What’s the Indicative?
The indicative is considered the “normal” mood. The one you use when you want to say something as straightforward and simple as el perro come carne (the dog eats meat). You aren’t wondering if the dog might want to eat meat or wishing that it does. You’re just saying it straight: the dog eats meat, period.
The indicative expresses the meaning of the verb as a reality. Facts are the indicative specialty, and this leads to the belief that it’s the “main” mood. But this subjunctive vs indicative debate is not about winning, it’s about the possibilities that each mood has to offer. Let’s explore some of them.
When to Use Subjunctive vs Indicative
1. Beliefs vs Doubts
Even though beliefs seem to be part of the realm of the uncertainty reserved for the subjunctive, in Spanish, positive beliefs are expressed using the indicative.
Yo creo que hoy gana el Real Madrid. – I believe Real Madrid will win today.
However, if that belief is negative, expresses uncertainty or doubt, then you have to use the subjunctive.
Yo no creo que hoy gane el Real Madrid. – I don’t believe Real Madrid will win today.
In the subjunctive vs indicative debate, positive beliefs go on the side of the indicative and doubt or negative beliefs on the side of the subjunctive.
2. One Verb vs Two Verbs
Again, this is not a black-and-white discussion, so it’s not as if the sentence has one verb you use one mood, and if it has two then you use the other one. It’s a bit more complicated than that. Let’s try to make it as simple as possible:
Use Indicative If…
– The sentence has only one verb.
Carlos juega fútbol. – Carlos plays football.
– The sentence has two verbs and both refer to the same person.
Carlos quiere jugar fútbol. – Carlos wants to play football.
– The sentence has two verbs and the first one expresses certainty; then use the indicative for the second verb, too.
Estoy seguro que Carlos juega fútbol. – I’m sure Carlos plays football.
Use Subjunctive If…
– In a sentence with two verbs, the first one expresses emotion and is separated from the second one by que, then the first verb is indicative and the second one is subjunctive.
Carlos quiere que Emilio juegue fútbol. – Carlos wants Emilio to play football.
– The sentence has two verbs and the first one expresses uncertainty; then use the subjunctive for the second verb.
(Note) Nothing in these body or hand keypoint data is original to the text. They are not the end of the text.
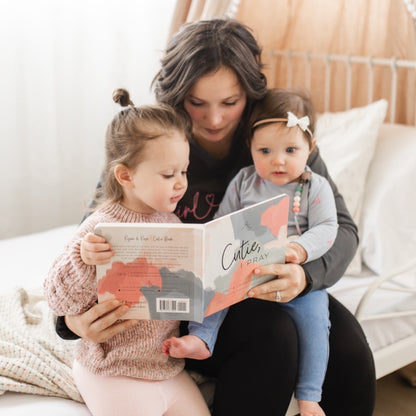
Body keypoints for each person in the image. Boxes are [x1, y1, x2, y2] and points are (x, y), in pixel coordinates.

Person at [55, 19, 376, 416]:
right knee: (273, 337)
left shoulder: (277, 133)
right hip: (173, 309)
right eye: (196, 103)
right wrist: (70, 322)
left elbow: (342, 228)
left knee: (348, 347)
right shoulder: (157, 132)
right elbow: (95, 226)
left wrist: (307, 276)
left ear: (250, 95)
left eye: (230, 103)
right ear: (176, 96)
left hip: (263, 282)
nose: (214, 120)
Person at [164, 88, 336, 416]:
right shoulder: (244, 182)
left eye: (290, 149)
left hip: (294, 277)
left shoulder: (315, 187)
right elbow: (223, 222)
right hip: (246, 270)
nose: (278, 160)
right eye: (265, 150)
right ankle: (202, 338)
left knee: (317, 324)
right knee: (216, 290)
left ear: (310, 149)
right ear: (251, 148)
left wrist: (300, 249)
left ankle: (310, 395)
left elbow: (329, 228)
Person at [44, 89, 211, 416]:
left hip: (164, 365)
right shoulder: (101, 226)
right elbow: (56, 297)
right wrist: (83, 258)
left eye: (184, 172)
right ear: (125, 176)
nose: (180, 183)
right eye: (168, 174)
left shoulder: (173, 222)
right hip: (112, 368)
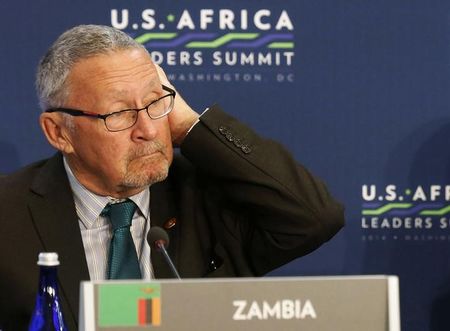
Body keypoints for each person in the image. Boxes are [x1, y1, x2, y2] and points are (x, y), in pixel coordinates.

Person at [0, 25, 344, 329]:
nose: (148, 130)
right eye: (120, 113)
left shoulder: (208, 199)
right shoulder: (9, 215)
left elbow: (315, 218)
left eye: (156, 102)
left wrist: (188, 126)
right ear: (59, 132)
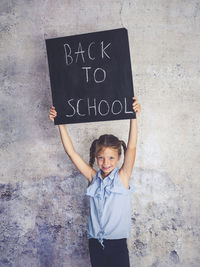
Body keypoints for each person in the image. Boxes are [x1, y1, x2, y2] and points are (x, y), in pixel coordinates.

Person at [49, 97, 141, 267]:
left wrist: (133, 116)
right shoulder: (93, 178)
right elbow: (72, 153)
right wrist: (60, 122)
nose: (106, 163)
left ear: (119, 157)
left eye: (111, 158)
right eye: (101, 158)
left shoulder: (123, 177)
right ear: (96, 157)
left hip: (117, 244)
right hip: (95, 244)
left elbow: (133, 147)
No creo que Carlos juegue fútbol. – I don’t believe Carlos plays football.
3. Certainty vs Uncertainty
If there’s anything certain about the subjunctive vs indicative discussion, this is it: certainty goes with the indicative mood and uncertainty with the subjunctive. Anytime you’re sure about something, use the indicative. If there’s room for doubt, then the subjunctive should be your choice.
El abuelo de María es argentino. – María’s grandfather is Argentinian.
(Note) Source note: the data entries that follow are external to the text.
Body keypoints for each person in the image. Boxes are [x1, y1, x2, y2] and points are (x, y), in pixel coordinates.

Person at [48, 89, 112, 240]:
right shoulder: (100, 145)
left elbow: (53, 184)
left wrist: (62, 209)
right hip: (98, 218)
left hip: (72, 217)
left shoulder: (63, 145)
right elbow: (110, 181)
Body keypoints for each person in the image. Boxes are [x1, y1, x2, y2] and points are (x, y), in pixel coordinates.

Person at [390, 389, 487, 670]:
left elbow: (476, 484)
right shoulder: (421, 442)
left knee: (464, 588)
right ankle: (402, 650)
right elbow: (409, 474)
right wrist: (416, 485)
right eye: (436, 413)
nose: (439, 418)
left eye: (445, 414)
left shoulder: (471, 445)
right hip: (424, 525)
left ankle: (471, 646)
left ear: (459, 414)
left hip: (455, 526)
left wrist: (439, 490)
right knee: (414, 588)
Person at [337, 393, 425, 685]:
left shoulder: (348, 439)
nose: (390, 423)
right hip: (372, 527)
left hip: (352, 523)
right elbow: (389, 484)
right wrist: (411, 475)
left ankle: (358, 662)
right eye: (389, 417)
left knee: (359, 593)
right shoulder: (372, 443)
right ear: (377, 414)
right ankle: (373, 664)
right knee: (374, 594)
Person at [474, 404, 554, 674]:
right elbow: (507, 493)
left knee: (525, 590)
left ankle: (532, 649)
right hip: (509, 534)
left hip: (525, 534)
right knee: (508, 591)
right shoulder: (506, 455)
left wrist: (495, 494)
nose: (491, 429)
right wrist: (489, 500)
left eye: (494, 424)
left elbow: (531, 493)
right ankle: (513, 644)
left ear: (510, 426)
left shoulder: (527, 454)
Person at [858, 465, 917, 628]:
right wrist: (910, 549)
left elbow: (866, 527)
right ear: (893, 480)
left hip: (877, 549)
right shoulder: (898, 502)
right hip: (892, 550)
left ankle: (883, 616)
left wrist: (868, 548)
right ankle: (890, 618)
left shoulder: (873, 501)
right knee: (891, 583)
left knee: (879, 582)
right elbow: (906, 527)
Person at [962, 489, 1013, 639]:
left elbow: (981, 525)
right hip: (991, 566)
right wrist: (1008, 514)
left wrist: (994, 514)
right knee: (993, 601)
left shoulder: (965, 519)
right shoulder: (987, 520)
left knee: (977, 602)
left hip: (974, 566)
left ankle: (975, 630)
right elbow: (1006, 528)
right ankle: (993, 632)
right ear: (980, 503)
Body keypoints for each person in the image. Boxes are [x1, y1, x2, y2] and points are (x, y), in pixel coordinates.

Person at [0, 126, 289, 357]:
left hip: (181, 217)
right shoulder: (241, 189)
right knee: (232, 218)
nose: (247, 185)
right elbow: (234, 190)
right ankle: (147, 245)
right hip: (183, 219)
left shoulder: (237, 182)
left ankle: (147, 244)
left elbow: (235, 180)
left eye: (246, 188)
No sé si el abuelo de María sea argentino. – I don’t know if María’s grandfather is Argentinian.
4. Reality vs Imagination
By now, I’m sure you know which one goes on either side of the subjunctive vs indicative discussion. When you are dealing with realistic situations, you have to use the indicative; when the situation is imaginary, then the subjunctive is the mood to use.
Si estudias, aprobarás el examen. – If you study, you’ll pass the test.
In this example, I’m using the indicative even though there is a si clause. One would assume that si clauses would express uncertainty. Sometimes they do, sometimes they don’t. The truth is that the situation presented is realistic. If you study, you’ll pass. That’s not an imaginary situation, it’s a simple fact (although I accept that sometimes we can study and still fail tests).
Si estudiaras, aprobarías el examen. – If you studied, you would pass the test.
In this case, the sentence expresses the idea that this kid doesn’t study. Let’s say it’s his father talking; he knows his son doesn’t study and that’s why his expression is imaginary. He’s saying that if at any time his son wanted to study, he would pass the test, but the father knows that’s not the reality.
Subjunctive vs Indicative Conclusion
In the subjunctive vs indicative debate, sometimes it is not clear when you should use one or the other. Even native Spanish speakers can have problems with this issue. However, try using the few tips discussed above and you’ll be closer to mastering the tricky discussion of the subjunctive vs indicative in Spanish.